═══ TEXT BLOCK ═══

Stake Land isn't above the occasional festive Romero homage.
Stake Land has a visceral quality that's probably only enhanced by Mickle's obviously small budget. Wendigo could tell whenever Mickle was cutting corners, and we could tell that he was doing so creatively, particularly when he stages the vampire airdrop in the obvious absence of an actual helicopter. You'll also notice that there aren't horde attacks or burning or exploding vampires -- we only see the remains when vamps are left out in the sun. The less obvious fakery, i.e. the less cheap CGI you use, the more convincing the fantasy actually becomes. Most of Mickle's effects budget went to makeup and practical gore effects, though Stake Land doesn't go overboard with the latter. The real keys to the movie's pretense of authenticity are Mickle's location work and art direction, which set the story in genuinely rundown and rugged settings and occasionally achieve paradoxically pastoral, even idyllic effects, and the committed acting of Damici and the rest of the unglamorous cast. Connor Paolo recovers quickly from his "Call me Ishmael" style opening to play a coming-of-age role in uncliched, unpredictable style. A completely deglamorized Kelly McGillis impresses in her small role as someone barely qualified to cope with disaster who struggles constantly to retain her moral sense. Not even Mister is a generic character, archetypal as sometimes seems. He's not a super slayer, despite his reputation, and he doesn't have all the answers or all the wisdom -- which means he's in as constant peril of making a fatal mistake as everyone else. Like the hero of The Road, it's possible to say that Mister's go-it-alone approach is the wrong answer for the time, and the ending suggests that Mister himself may have realized this. In fact, the film promises no safety, but insists on no doom, for any of the characters. It ends at a literal liminal point of transition, a border crossing that really stands for nothing but another milestone crossed. It's the happy ending of a day, or a stage, at most, and it's not particularly reassuring. Nor is it meant to be, since Stake Land is arguably a fall-of-America scenario first and foremost, with the vampires as a Macguffin -- though that doesn't dilute its power as a vampire film very much.

═══

*EXERCISE 1*: Decide whether each statement agrees with the Stake Land review, and quote the words of the review that decide it: (a) the film shows vampires burning or exploding; (b) most of the effects budget went to makeup and practical gore effects; (c) Mister is portrayed as a super slayer.
*EXERCISE 2*: Name every actor mentioned in the Stake Land review.
*EXERCISE 3*: According to the Stake Land review, at what kind of place does the film end?
Answer using only the Stake Land review.

═══ DATA SUPPLIED ═══

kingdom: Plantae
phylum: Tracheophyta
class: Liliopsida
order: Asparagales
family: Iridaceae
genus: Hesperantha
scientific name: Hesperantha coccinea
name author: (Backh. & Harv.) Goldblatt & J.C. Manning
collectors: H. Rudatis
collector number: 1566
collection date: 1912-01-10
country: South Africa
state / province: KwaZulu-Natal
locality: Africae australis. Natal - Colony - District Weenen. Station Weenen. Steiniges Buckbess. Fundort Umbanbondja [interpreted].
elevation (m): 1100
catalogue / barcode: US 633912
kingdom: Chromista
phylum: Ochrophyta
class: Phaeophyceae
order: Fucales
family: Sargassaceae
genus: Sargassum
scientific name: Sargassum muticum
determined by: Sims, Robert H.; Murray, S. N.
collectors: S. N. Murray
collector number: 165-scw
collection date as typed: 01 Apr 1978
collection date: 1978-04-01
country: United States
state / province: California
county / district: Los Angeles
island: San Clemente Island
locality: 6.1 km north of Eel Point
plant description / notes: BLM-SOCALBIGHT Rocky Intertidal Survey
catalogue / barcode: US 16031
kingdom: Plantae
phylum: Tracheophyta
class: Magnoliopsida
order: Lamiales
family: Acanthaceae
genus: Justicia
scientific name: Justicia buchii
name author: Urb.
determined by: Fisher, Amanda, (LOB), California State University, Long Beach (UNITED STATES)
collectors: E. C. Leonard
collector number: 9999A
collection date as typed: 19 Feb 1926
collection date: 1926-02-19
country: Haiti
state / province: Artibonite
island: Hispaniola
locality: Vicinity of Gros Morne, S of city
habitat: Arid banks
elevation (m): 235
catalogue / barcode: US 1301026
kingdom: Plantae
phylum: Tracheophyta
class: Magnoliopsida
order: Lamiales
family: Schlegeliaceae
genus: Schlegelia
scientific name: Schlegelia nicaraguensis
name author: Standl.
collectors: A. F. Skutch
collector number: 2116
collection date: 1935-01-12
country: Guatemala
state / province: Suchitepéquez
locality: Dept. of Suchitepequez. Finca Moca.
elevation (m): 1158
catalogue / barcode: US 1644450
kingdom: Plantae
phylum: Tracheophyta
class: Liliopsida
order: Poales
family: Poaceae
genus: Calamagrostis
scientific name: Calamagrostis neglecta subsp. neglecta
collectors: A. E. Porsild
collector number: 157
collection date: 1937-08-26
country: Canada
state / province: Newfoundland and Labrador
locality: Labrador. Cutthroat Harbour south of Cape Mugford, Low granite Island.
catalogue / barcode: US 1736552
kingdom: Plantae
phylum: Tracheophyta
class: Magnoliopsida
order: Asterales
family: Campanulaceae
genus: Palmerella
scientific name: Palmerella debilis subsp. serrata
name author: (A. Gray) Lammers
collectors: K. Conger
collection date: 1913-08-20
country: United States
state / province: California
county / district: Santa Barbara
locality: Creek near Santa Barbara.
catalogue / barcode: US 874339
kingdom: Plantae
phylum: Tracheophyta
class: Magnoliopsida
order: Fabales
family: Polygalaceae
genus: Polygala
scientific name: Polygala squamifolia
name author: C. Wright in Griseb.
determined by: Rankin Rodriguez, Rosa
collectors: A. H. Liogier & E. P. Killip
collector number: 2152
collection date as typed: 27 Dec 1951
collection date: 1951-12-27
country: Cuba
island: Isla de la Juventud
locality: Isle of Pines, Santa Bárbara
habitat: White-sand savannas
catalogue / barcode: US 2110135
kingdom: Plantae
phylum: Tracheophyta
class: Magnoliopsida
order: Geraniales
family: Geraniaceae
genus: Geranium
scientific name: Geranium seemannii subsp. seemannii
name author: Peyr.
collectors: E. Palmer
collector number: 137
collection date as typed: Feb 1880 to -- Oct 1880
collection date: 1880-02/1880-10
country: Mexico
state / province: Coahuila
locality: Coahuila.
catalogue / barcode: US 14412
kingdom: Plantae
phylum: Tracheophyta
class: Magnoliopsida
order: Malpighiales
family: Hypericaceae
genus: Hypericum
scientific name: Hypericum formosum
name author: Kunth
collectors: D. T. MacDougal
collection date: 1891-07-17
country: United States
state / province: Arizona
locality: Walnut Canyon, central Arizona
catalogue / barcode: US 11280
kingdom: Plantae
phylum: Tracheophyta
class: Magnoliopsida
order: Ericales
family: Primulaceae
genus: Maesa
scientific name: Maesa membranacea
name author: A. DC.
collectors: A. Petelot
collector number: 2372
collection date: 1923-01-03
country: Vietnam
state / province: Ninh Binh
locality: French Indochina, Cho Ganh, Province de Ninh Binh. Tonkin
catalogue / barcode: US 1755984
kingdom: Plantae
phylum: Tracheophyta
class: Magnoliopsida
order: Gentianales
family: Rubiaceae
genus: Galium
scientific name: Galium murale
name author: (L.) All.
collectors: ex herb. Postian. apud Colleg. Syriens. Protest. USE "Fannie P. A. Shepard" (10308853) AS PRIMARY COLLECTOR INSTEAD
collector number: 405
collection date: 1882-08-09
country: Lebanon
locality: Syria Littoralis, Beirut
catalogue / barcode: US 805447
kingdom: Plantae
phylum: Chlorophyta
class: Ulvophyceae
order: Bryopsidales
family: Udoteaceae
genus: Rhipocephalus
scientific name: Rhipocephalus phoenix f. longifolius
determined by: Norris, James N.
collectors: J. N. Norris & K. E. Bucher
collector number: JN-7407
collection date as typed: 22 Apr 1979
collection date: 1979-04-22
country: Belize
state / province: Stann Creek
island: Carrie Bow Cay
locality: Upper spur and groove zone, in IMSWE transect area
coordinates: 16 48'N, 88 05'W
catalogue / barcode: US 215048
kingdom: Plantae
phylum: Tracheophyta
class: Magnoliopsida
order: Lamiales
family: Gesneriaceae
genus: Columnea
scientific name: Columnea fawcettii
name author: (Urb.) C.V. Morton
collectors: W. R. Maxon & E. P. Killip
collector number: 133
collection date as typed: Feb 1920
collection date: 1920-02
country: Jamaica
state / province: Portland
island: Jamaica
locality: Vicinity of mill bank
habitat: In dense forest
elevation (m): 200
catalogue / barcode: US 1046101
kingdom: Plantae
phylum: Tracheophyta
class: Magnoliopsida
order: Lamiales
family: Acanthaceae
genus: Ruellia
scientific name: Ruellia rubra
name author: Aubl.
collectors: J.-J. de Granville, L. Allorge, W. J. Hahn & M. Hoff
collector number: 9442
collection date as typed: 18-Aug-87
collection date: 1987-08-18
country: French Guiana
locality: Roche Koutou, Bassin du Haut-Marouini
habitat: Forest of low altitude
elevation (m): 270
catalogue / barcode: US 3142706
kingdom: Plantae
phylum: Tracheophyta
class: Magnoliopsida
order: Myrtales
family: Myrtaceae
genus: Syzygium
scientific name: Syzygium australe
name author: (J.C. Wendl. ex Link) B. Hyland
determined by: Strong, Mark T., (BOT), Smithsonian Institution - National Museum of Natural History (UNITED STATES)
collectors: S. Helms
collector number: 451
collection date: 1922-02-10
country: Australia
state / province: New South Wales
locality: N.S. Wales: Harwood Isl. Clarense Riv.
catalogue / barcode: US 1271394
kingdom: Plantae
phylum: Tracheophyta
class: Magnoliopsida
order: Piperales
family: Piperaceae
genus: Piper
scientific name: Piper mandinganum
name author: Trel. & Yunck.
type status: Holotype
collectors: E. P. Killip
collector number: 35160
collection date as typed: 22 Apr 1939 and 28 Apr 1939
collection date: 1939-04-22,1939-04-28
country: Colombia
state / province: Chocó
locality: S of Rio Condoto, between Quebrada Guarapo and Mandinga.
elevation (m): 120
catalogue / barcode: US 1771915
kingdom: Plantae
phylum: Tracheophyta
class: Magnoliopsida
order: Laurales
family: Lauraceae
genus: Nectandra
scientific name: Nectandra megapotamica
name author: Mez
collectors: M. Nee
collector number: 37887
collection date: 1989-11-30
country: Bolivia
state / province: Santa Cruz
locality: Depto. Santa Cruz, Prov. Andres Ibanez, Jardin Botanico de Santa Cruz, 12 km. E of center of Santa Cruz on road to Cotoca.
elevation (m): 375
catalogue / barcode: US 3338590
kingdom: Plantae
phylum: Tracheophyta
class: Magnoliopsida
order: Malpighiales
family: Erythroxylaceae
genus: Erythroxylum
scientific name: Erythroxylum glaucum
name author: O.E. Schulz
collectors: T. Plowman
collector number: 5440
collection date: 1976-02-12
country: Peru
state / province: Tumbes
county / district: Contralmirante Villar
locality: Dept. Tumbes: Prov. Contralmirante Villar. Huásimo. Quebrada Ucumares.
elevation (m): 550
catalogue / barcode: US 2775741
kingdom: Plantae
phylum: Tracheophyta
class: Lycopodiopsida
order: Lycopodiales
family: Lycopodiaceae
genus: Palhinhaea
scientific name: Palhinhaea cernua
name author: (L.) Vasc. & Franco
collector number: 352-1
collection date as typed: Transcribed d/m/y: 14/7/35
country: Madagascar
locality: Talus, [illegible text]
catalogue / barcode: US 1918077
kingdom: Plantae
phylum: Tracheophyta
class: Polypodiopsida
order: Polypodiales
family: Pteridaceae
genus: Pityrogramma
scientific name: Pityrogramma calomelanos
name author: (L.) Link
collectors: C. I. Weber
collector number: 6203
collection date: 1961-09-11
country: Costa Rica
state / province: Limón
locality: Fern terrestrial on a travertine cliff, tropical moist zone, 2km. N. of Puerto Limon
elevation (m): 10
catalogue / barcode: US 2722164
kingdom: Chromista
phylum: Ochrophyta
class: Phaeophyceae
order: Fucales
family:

═══

*RESULT 1*:
(a) No: "there aren't horde attacks or burning or exploding vampires"
(b) Yes: "Most of Mickle's effects budget went to makeup and practical gore effects"
(c) No: "He's not a super slayer, despite his reputation"

*RESULT 2*: Damici, Connor Paolo, Kelly McGillis

*RESULT 3*: At a border crossing, a literal liminal point of transition.